Authors: A.Invernizzi, P.Dagna

Keywords: CUDA, Magma, Swig, Numpy

Proposal Submission Type: Poster

Abstract

Python is a general-purpose, high-level programming language. Its design philosophy emphasizes programmer productivity and code readability thanks to minimalistic syntax and semantics. Despite its simplicity, Python can be successfully used for scientific computing ensuring a good balance between computational performance and time investment. Development of scientific code in Python is made easier thanks to a large number of science-related modules. GPGPU seems to be the new frontier of scientific computing and the PYCUDA /PYOpenCL project aim to make available GPGPU computing in Python language.

pyMagma package is developed with the purpose to offer a matrix algebra library on GPU, in Python. Matrix algebra operations are the basis of several scientific algorithms (image processing, numerical discretization schemes, graph theory, statistical inferenceā¦) and are in many cases computationally intensive tasks.
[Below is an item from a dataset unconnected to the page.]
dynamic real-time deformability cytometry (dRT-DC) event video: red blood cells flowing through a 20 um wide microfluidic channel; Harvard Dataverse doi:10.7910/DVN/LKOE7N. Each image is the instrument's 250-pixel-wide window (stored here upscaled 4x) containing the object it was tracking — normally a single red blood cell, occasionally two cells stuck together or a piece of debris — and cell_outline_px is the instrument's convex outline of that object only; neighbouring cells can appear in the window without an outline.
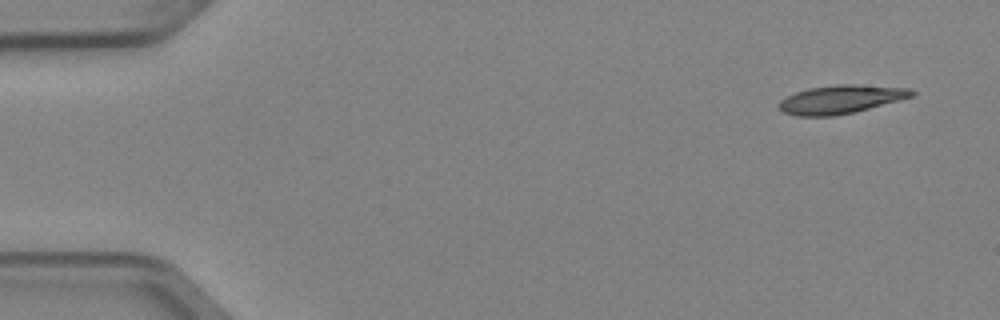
{"species": "Egyptian fruit bat (a non-hibernating species)", "species_latin": "Rousettus aegyptiacus", "temperature_condition": "cold", "stored_images_in_passage": 6, "camera_frame_rate_fps": 3000, "um_per_image_px": 0.085, "animal": {"sex": "female"}, "frame": {"image": 1, "passage_image": 1, "time_ms": 0.0, "image_size_px": [1000, 320], "cell_outline_px": [[916, 92], [912, 96], [868, 108], [852, 112], [832, 116], [796, 116], [784, 112], [780, 108], [780, 100], [796, 92], [808, 88], [836, 84], [852, 84], [912, 88]], "centroid_in_image_um": [71.46, 8.43], "position_along_channel_um": 13.5, "area_um2": 21.68}}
Operation implemented in pyMagma are performed with algorithms developed by the MAGMA (Matrix Algebra on GPU and Multicore Architectures) research project. MAGMA project aims to achieve the fastest possible linear algebra libraries on hybrid multicore CPU and GPU architectures by exploiting their massive parallelism and minimizing communication latencies. Cholesky factorization, LU factorization, QR factorization, matrix inversion, linear system solver, eigenvalues solver, matrix-vector product, matrix-matrix product are some of the functionalities offered by pyMagma package. Some of these functionalities support multi-gpus architecture, enabling to deal with larger set of data in a reasonable computing time.
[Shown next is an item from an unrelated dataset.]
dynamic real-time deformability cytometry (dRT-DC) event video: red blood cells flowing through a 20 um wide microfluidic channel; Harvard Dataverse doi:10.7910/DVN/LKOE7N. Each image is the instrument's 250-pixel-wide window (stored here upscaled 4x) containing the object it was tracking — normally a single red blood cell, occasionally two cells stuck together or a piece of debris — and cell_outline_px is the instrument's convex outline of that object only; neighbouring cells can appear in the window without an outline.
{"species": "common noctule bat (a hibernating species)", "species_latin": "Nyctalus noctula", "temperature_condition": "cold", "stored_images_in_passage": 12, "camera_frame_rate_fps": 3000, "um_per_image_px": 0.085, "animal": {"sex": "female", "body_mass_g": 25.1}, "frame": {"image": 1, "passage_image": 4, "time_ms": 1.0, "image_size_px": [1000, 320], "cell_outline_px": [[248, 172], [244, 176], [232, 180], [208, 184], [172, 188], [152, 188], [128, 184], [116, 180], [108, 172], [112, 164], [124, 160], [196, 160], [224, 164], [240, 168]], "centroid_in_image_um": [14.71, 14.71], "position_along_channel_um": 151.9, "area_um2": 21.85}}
pyMagma is developed on MAGMA library and makes use of Numpy-arrays as working data-strucures. Numpy is a well-known fundamental package for scientific computing with Python, it contains among other things a powerful N-dimensional array object, well-suited for scientific computing. pyMagma functions are thought to work with Numpy-arrays data structures. In order to build a wrapper interface between modules written in C and Python,

the SWIG tools was used. SWIG is a software development tool that connects programs written in C and C++ with a variety of high-level programming languages. It is an easy to use instrument to build interface for Python language. Even if linear algebra operation offered by Numpy and Scipy modules are already optimized, computing time can be further reduced by the use of pyMagma library. Cholesky decomposition, for example, consists in a decomposition of a Hermitian, positive-defined matrix into the product of a lower triangular matrix and its conjugate transpose. The computational complexity of commonly used algorithms is O(n3). The function that computes Cholesky decomposition in pyMagma is available with multi-GPUs support. After some benchmarking, performed increasing matrix size, we can notice that the benefits of pyMagma became more effective with large data sets. Considering a square matrix with 20480x20480 elements pyMagma Cholesky implementation is 20 times faster than the analogous numpy.linalg.cholesky function. Tests and comparative performance results are obtained on a machine with two NVIDIA Tesla M2050 cards, with 3GB of dedicated memory each, along with two exa-core Intel(R) Xeon(R) CPU X5660 at 2.80Ghz with a total of 24 GB RAM . Moreover we make use of the magma library v.1.1, the Enthought Python Distribution v.7.2, based on Python 2.7 and of the CUDA SDK/Toolkit v.4.1.

Finally, we can state that pyMagma package offers to python scientific developers the opportunity of taking advantages of hardware accelerators continuing to work in a familiar environment, without worrying of parallel computing because everything is resolved by Python function calling. The workflow implemented (that makes use of CUDA, SWIG, external C library) can be moreover a successful example on how to extend the Python interpreter with high-performance modules.